Sa raison ultime de l'optimisme, cependant, ressemble plus à une concession. Accepter que d'autres personnes aient des façons de vivre différentes pourrait également signifier que certaines d'entre elles n'acceptent pas les vôtres. Les Amish envoient leurs enfants à 16 ans, note-t-il, afin qu'ils puissent décider eux-mêmes de choisir la communauté fermée de leur jeunesse ou le monde extérieur. Bien que cela ne se passe pas toujours bien pour les enfants mal préparés à cette immersion, la pratique fait des Amish "un paradigme de la liberté, bien que l'on puisse penser une chose bizarre à dire". 

Même dans le cercle restreint d'Appiah, il y a des gens dont les intérêts sont étroits d'esprit et paroissiaux. La reine mère d'Ashanti, source exceptionnelle de tabloïds, ne s'intéressait pas à ce qui se passait en dehors de son milieu. “C'est très bien pour moi – dit Appiah -. En fait, ça semble étrange qu'on me dise que ça me va, mais ce ne sont pas mes affaires." 

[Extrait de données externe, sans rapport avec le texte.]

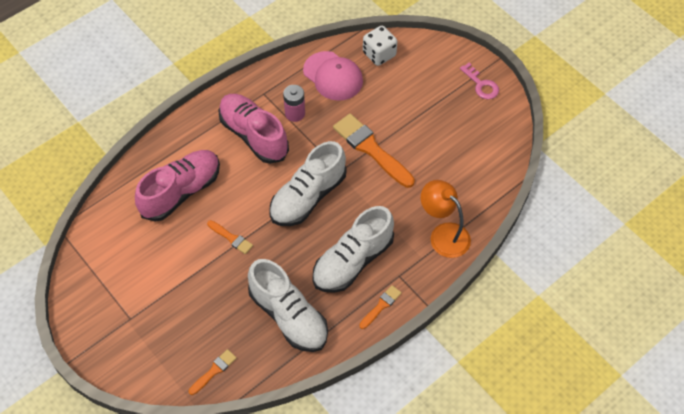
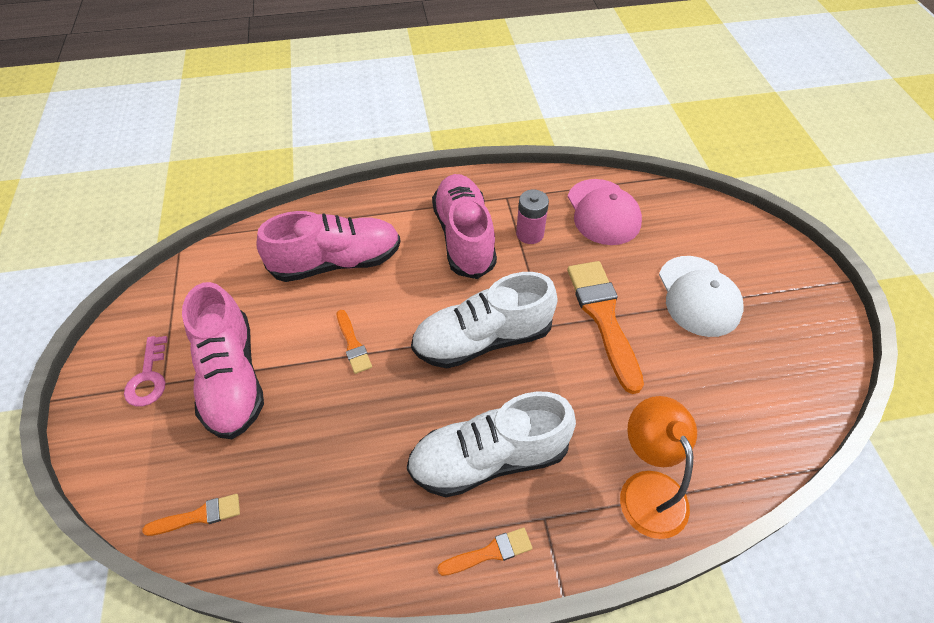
camera: 30 degrees right, 5 degrees down
(171, 294) = (231, 378): none -> pink shoe
(288, 316) = (350, 491): white shoe -> none
(379, 54) = (677, 211): white dice -> none
(419, 109) = (698, 296): none -> white cap
(481, 85) = (806, 303): pink key -> pink key (148, 377)

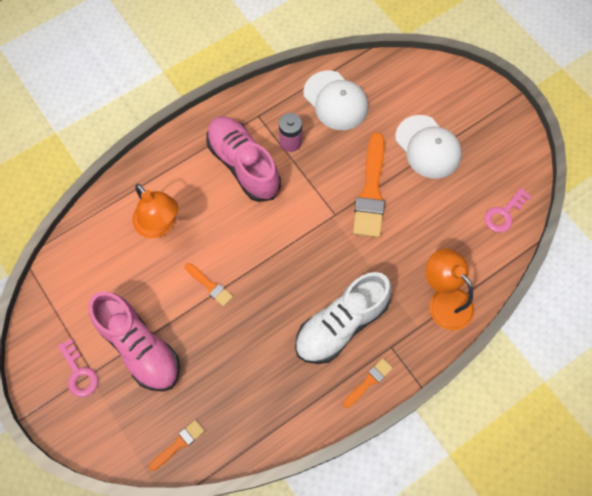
camera: 25 degrees left, 15 degrees up
(337, 262) = (159, 226): pink shoe -> orange lamp
(482, 339) = (297, 243): white shoe -> none
(603, 212) = (335, 101): pink cap -> white cap
(603, 317) = (371, 191): orange brush -> orange brush turned 135 degrees counterclockwise
(778, 411) = (504, 213): none -> pink key

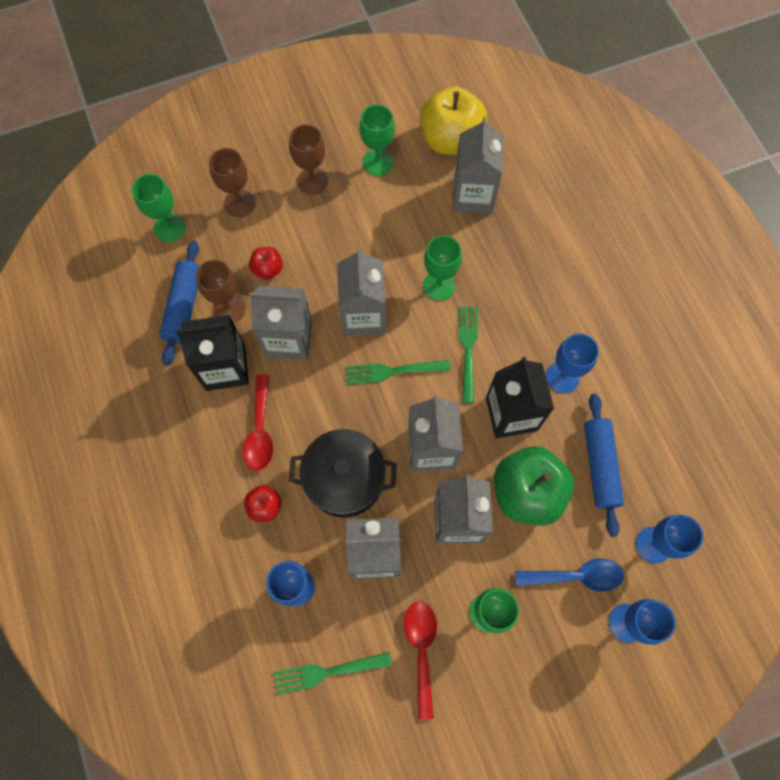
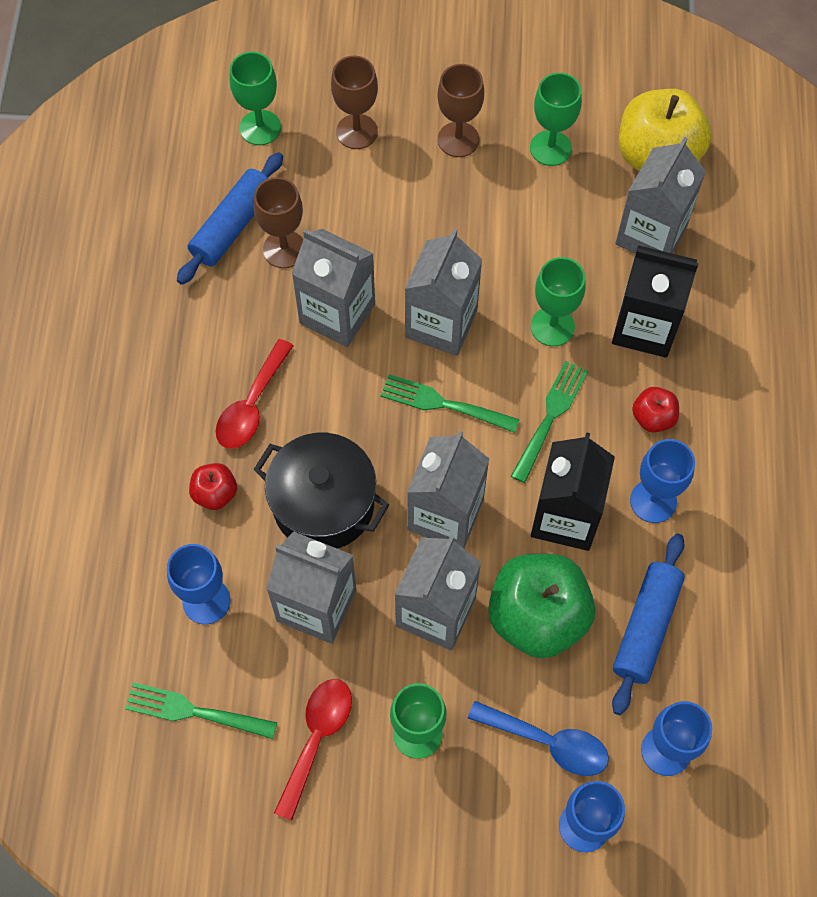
camera: 25 degrees right, 5 degrees down
(225, 368) = (246, 316): black carton -> black carton (645, 327)
(268, 269) = (352, 222): red apple -> red apple (653, 418)

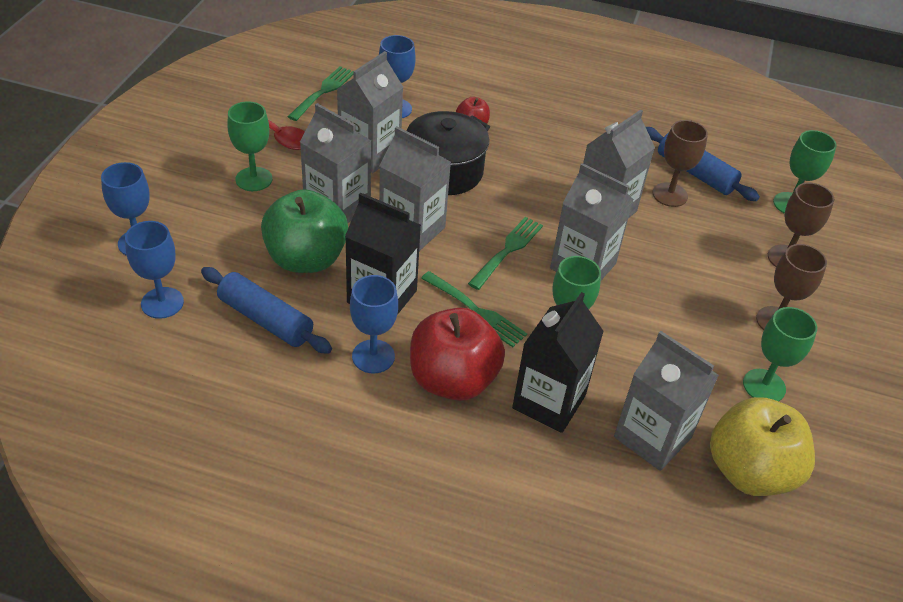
camera: 100 degrees right, 20 degrees down
(252, 405) = (536, 154): red spoon -> none
(548, 742) = (208, 240): blue spoon -> none
(653, 418) = (453, 380): red apple -> red apple, size x2.11

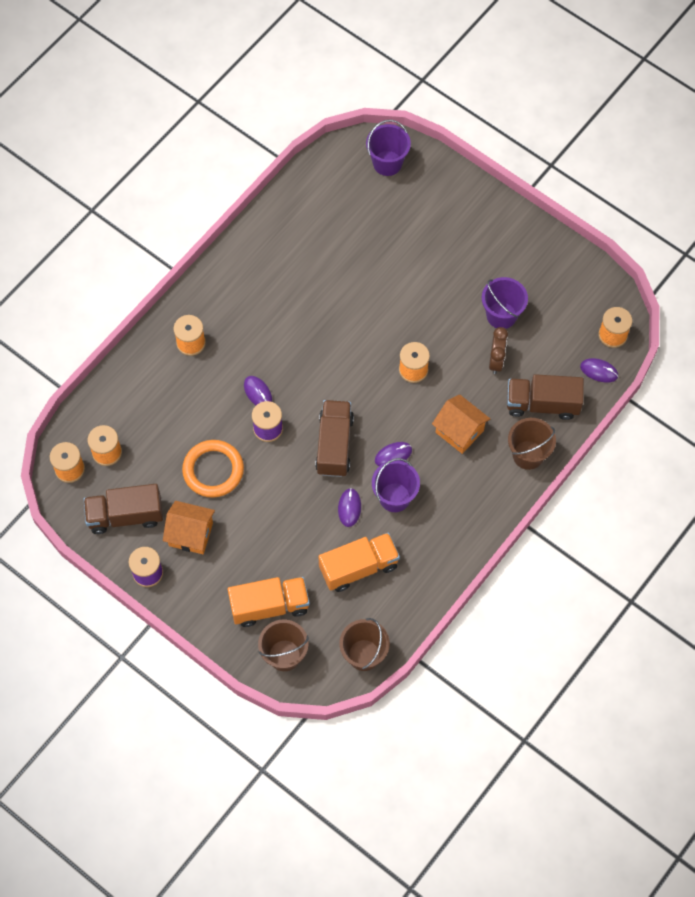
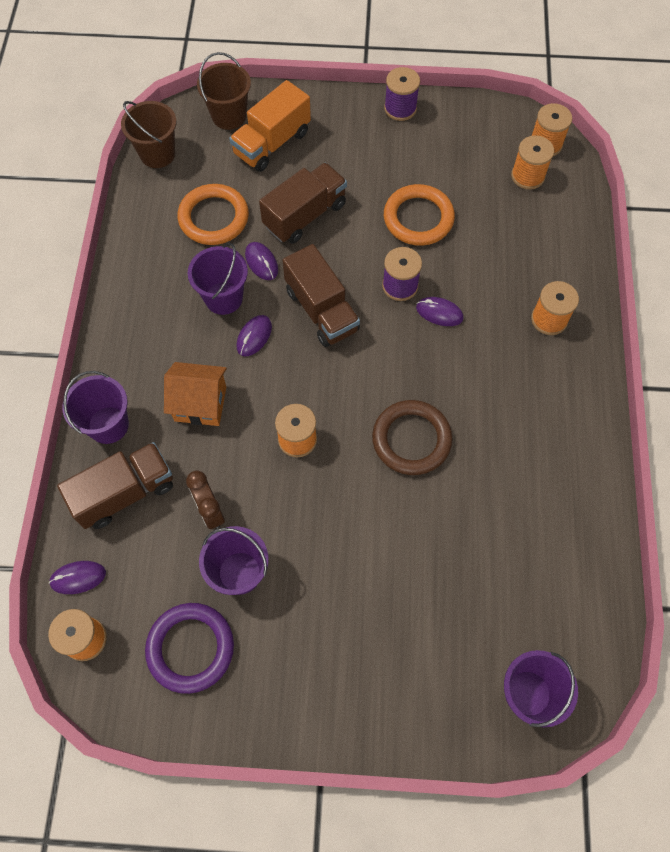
camera: 145 degrees right, 0 degrees up
(125, 515) = (461, 138): brown truck -> brown truck (305, 215)
(191, 534) = (390, 156): orange house -> none
(343, 325) = (411, 439): none -> brown ring
(358, 567) = (214, 218): orange truck -> orange ring
(528, 455) = (108, 425): brown bucket -> purple bucket
(555, 294) = (190, 648): none -> purple ring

Le monde moderne, dit-il, veut une confrontation entre les cultures : « Je suis optimiste qu'il y en aura assez. Nous ne demandons pas à tout le monde d'être cosmopolite ; ce serait trop peu cosmopolite. 

 

Cet article contient un compte rendu de la conversation que Mark Vandevelde, le correspondant américain du Financial Times, a eue avec Kwame Anthony Appiah à l'occasion de la sortie de son dernier livre The Lies That Bind : Rethinking Identity, disponible sur Amazon. L'article a été présenté dans le supplément du week-end du Financial Times, Life & Arts.